The sources said five more people have been questioned in connection with the encounter which was found to be fake by the Special Investigation
Team(SIT) constituted on the directions of the Gujarat High Court.
The court had asked the agency to submit a progress report by March 15.
The sources said Singhal, who was inducted from State Police Services into IPS in 2001, was ACP crime branch in 2004 and instrumental in the alleged orchestration of encounter in which Jahan along with Javed Sheikh, Zeeshan Johar and Amjad Ali Rana were killed on an empty road stretch between Ahmedabad and Gandhinagar on June 15, 2004.
It was claimed by the police that they were part of the conspiracy to assassinate Gujarat Chief Minister Narendra
Modi.
After Jahan's mother complained about the alleged fake encounter, Gujarat High Court constituted a Special Investigation
Team(SIT) which concluded that encounter was fake.
Following the report, the High Court handed over the case to the CBI on December one, 2011 and it is monitoring the investigations. More
In the FIR filed by SIT chief Rajiva Ranjan Verma before the CBI, it was alleged that IPS officer D G Vanzara asked Singhal to work on the purported intelligence input about movement of Ishrat Jahan but he "had apparently done no specific work regarding it."
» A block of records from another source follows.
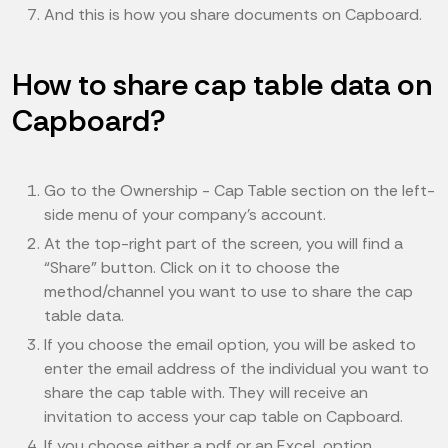
And this is how you share documents on Capboard.
How to share cap table data on
Capboard?
Go to the Ownership - Cap Table section on the left-
side menu of your company’s account.
At the top-right part of the screen, you will find a
“Share” button. Click on it to choose the
method/channel you want to use to share the cap
table data.
If you choose the email option, you will be asked to
enter the email address of the individual you want to
share the cap table with. They will receive an
invitation to access your cap table on Capboard.
If you choose either a pdf or an Excel option,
The FIR had alleged that entries made in the weekly diaries of Singhla combined with other documentary evidence "provide grounds to be believe that they might be involved in the prior custody of the deceased persons."
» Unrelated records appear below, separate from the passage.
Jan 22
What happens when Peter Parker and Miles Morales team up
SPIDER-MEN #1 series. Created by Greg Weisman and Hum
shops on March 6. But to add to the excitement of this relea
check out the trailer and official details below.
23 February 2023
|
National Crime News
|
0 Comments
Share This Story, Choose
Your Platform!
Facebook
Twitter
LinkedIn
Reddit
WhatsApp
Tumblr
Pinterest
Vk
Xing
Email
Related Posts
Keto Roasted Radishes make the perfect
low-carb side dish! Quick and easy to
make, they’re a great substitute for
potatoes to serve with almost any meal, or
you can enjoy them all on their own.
The FIR mentions that there were gross anomalies in the description given by the crime branch about the alleged encounter and highlighted that trajectory of the bullets was downward inclined which is possible from positions close to the car in which Jahan was travelling.
It says Jahan who was a student of second year B.Sc did not have any past criminal record.
Recommending to book the officers involved in the encounter under stringent provisions of murder, SIT has said purported encounter as stated by police in its FIR is not genuine and it implies "that the right of private defence for causing defence for causing death of the four deceased persons does not legally accrue to the concerned police officers."